The 2021 Supply Demand Report released Thursday covers the challenges child care providers have faced during COVID, the diminishing number of licensed child care providers and how close providers come to meeting potential demand.
The report was prepared by the Kansas Department for Children and Families and Child Care Aware of Kansas, a nonprofit that works to build a stronger child care system.
“We obviously want to see families be able to access licensed child care, because we know that there’s minimum health and safety standards (that) are being met, minimum child care quality in terms of curriculum and activities, and the environment that supports optimal development for young children is there,” said Kelly Davydov, executive director of Child Care Aware of Kansas.

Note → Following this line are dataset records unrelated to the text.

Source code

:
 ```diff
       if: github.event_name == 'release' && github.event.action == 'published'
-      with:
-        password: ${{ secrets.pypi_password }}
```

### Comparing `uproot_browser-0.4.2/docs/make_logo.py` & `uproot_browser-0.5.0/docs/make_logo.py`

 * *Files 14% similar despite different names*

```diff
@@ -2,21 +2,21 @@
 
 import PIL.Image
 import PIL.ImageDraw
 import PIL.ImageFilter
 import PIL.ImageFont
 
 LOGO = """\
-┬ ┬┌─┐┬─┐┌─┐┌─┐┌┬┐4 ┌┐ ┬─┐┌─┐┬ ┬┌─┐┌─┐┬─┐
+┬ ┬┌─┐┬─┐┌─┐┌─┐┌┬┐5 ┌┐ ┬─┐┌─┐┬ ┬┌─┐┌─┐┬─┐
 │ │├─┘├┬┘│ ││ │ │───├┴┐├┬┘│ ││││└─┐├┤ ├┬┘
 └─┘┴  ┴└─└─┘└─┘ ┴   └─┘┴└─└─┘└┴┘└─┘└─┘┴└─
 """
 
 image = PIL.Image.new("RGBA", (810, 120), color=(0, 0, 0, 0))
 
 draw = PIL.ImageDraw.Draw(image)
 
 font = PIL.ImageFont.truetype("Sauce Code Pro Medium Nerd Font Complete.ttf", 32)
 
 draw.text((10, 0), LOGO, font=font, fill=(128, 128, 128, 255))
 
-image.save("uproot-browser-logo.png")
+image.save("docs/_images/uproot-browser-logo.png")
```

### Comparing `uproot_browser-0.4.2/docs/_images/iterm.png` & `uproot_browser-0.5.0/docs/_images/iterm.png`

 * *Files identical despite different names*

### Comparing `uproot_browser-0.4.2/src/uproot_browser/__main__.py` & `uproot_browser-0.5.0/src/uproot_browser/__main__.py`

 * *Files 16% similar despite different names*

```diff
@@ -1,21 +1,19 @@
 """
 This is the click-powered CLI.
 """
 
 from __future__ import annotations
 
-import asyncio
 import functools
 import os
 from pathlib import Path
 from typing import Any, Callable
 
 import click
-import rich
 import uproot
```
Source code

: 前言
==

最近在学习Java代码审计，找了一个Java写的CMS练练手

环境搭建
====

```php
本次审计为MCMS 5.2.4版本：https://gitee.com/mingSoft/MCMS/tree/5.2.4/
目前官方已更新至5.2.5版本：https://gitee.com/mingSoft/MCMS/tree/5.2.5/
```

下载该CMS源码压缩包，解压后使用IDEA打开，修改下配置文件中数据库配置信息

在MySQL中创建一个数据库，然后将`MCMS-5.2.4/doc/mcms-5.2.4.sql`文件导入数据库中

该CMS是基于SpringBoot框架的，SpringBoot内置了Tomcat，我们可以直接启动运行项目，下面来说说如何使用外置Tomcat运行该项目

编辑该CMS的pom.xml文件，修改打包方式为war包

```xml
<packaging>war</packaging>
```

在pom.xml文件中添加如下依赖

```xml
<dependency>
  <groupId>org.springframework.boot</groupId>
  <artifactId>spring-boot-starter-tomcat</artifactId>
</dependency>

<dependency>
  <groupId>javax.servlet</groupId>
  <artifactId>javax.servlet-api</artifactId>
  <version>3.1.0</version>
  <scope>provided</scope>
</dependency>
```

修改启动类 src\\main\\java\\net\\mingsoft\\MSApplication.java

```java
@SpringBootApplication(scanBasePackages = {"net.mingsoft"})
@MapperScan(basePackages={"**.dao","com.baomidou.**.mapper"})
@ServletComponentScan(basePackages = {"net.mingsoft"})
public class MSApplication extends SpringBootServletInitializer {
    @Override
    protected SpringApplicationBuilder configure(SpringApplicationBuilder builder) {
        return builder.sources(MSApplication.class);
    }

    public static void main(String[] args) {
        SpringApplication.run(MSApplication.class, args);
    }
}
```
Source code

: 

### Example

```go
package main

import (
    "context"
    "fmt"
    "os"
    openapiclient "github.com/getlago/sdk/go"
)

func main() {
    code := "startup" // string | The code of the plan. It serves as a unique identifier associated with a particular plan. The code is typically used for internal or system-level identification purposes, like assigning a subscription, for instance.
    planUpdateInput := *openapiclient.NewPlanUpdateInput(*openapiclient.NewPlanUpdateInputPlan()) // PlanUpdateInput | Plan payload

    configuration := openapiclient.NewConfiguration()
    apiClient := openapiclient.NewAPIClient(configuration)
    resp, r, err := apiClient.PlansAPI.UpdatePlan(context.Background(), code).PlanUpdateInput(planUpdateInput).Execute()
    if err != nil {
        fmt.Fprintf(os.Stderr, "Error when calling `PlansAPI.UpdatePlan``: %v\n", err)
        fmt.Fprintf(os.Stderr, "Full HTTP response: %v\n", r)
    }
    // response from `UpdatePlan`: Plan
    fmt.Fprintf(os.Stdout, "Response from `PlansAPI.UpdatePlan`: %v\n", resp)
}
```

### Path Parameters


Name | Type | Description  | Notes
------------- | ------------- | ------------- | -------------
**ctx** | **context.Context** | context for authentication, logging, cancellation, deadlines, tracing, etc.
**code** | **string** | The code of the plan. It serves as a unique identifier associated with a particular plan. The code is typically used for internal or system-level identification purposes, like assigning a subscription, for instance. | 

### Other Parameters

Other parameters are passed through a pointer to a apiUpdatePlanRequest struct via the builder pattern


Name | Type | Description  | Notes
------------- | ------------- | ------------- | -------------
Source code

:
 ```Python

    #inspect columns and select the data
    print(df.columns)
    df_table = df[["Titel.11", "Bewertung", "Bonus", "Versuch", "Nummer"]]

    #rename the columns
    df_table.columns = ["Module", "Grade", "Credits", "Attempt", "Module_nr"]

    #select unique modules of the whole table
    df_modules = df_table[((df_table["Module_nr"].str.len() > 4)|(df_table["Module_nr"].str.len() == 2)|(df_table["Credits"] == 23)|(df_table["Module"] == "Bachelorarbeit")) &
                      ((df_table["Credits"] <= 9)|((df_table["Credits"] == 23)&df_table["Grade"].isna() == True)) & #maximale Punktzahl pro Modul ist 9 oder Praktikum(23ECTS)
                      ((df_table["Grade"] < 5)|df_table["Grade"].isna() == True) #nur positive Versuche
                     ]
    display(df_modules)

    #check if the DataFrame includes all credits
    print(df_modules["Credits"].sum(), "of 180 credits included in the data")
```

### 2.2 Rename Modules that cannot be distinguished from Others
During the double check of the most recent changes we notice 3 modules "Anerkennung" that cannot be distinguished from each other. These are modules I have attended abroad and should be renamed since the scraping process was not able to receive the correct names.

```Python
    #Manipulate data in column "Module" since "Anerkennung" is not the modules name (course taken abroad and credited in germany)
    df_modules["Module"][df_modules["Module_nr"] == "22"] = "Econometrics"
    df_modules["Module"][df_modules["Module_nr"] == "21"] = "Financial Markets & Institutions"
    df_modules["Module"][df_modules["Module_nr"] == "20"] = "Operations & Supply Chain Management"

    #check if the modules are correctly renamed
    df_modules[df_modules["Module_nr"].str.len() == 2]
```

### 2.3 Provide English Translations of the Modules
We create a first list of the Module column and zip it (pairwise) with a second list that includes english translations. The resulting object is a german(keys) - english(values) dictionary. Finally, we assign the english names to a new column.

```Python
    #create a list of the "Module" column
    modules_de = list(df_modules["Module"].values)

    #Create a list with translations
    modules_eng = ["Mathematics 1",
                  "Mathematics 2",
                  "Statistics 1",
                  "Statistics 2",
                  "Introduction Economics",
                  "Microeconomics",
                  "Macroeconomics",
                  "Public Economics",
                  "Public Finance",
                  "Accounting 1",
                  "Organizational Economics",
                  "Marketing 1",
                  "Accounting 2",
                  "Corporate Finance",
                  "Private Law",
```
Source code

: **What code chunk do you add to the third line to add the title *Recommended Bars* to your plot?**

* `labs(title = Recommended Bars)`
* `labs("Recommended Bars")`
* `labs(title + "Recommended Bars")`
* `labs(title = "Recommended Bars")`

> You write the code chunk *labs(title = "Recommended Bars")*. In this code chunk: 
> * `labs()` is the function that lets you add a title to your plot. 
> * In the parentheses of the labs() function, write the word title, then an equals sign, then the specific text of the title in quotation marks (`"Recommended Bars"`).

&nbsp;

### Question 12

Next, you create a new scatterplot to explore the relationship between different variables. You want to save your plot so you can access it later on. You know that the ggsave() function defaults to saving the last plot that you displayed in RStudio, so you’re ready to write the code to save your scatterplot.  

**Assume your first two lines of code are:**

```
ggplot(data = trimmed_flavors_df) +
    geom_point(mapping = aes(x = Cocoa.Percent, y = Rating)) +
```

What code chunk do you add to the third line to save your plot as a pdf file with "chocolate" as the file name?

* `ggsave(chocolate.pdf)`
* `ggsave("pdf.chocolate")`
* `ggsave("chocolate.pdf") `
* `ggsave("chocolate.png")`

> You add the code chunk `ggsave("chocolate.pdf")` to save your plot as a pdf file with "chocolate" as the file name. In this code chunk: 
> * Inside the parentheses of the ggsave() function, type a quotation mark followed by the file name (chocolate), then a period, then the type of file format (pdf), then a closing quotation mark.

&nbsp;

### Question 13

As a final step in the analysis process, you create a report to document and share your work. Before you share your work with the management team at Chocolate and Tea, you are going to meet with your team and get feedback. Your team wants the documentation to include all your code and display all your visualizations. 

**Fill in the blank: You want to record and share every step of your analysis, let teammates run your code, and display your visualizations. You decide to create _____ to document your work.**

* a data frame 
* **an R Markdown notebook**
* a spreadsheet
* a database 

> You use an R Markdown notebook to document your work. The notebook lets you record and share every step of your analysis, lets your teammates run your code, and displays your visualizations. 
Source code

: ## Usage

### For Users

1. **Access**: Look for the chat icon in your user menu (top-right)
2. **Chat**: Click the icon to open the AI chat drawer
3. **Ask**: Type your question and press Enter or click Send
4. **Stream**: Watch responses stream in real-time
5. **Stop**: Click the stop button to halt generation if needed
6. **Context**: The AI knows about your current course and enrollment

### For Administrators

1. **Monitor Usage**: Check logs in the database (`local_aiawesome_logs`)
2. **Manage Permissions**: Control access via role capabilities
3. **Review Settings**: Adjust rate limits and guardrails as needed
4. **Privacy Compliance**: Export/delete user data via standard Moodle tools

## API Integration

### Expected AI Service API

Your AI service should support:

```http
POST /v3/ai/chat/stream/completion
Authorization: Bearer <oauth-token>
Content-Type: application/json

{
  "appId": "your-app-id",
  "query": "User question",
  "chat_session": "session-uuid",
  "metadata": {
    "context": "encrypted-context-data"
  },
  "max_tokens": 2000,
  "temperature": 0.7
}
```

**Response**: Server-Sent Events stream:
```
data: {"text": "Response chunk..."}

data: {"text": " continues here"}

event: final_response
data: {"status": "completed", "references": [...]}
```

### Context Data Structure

In the Wichita area, spaces with licensed care providers in Sedgwick County cover about 45% of the potential demand for spots. Nearby Butler County also has slots for about 45% of children. The numbers are lower in other neighboring counties, with Kingman County at 35%, Harvey County with about 32% and Reno County at 40%.
In the Kansas City area, Wyandotte County has spaces for about one-third of the potential demand. Slots in Johnson County cover about two-thirds of potential demand.
Statewide, licensed child care providers had space for about 49% of the children who might need a slot, down from 54% in 2019.
Child Care Aware uses federal and state data to create its reports. Its website also offers updated data on each county at any point in time.
The report’s “potential demand” statistics include children under age 6 with all parents in the workforce, based on Census data.
When calculating available supply, the report doesn’t include preschools, Head Start programs or kindergartens — all of which typically aren’t allday, year-round programs, Davydov said.
When licensed options aren’t available, parents “have to fall back on informal care options that are outside of the regulated community,” and that can be less safe, she said. It may lead parents to leave the workforce, which can have detrimental ripple effects on businesses and their communities.
The 2021 report shows that the number of available licensed child care spaces has dropped. From 2019-2021, the number of licensed programs in Kansas declined from more than 4,500 to less than 4,300.
The state lost 275 licensed family homes, which can each serve up to 10 children at a time.
Davydov said many of those smaller programs particularly struggled during the pandemic because they had smaller profit margins and fewer workers. If they had to close temporarily because of children or staff sick with or exposed to COVID, it was harder to survive the loss of revenue.
Kansas also lost 15 pre schools or Head Start centers. The numbers of licensed group homes and child care centers grew slightly.
Not everyone feels the impact equally. According to the report, rural areas rely more heavily on licensed family homes.
Parents of infants and toddlers may also have a particularly hard time finding space. In 21 counties there were no open spots at all. Johnson, Wyandotte and Sedgwick counties had 11-20 children under 3 for each child care opening, according to the report.
The report also noted a shortage of programs that offer languages other than English, care for children with special needs or have nontraditional hours — especially in rural areas.
The report says that assisting child care providers with health and safety needs related to the pandemic and administering operational grants have helped make the situation less dire than it could have been.
Davydov said Child Care Aware provides resources and support for people who want to become licensed child care providers.
On a societal level, improved respect and better pay for early childhood educators could also help strengthen child care in the state, she said.
“This has been an incredibly resilient group of folks in our Kansas communities,” Davydov said. “They stayed open when many other businesses closed during the pandemic, they continued to operate, they continued to provide high quality care for young kids. They stuck with us and they’re really an essential part of Kansas’ economy.”